15/07/2025 - 11:17
O que era para ser uma votação rotineira no Parlamento virou cabo de guerra ideológico, com bloqueio de conservadores a candidata dos social-democratas. Episódio azedou o clima na coalizão de governo.O Bundestag, câmara baixa do Parlamento alemão, deixou de cumprir uma de suas mais importantes funções constitucionais na sexta-feira passada (11/07), quando a eleição de três novos juízes para o Tribunal Constitucional Federal, a corte constitucional da Alemanha, teve de ser adiada na última hora.
Isso porque ficou claro que ao menos uma candidata, a jurista Frauke Brosius-Gersdorf, poderia não obter a maioria necessária de dois terços dos votos dos deputados.
Na Alemanha, a metade dos 16 juízes da corte constitucional é eleita pelo Bundestag; a outra metade é eleita pela câmara legislativa onde estão representados os estados, o Bundesrat.
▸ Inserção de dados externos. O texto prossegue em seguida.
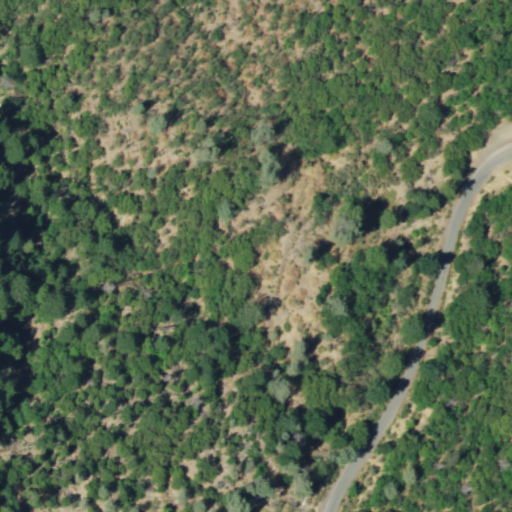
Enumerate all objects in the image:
road: (437, 338)
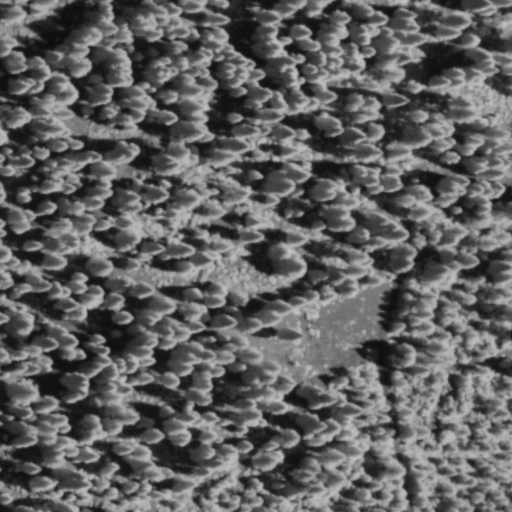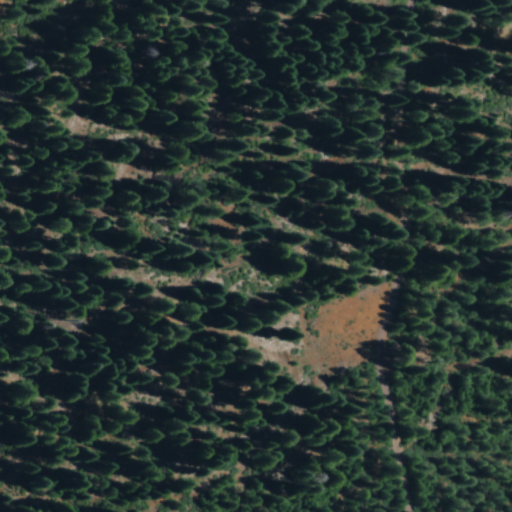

O preenchimento das três atuais vagas cabe ao Bundestag.
Numa primeira etapa, a comissão parlamentar de eleição de juízes analisa os nomes que foram sugeridos pelos partidos políticos. Na atual eleição, dois foram propostos pelo Partido Social Democrata (SPD), e um pela bancada conjunta de União Democrata Cristã (CDU) e União Social Cristã (CSU).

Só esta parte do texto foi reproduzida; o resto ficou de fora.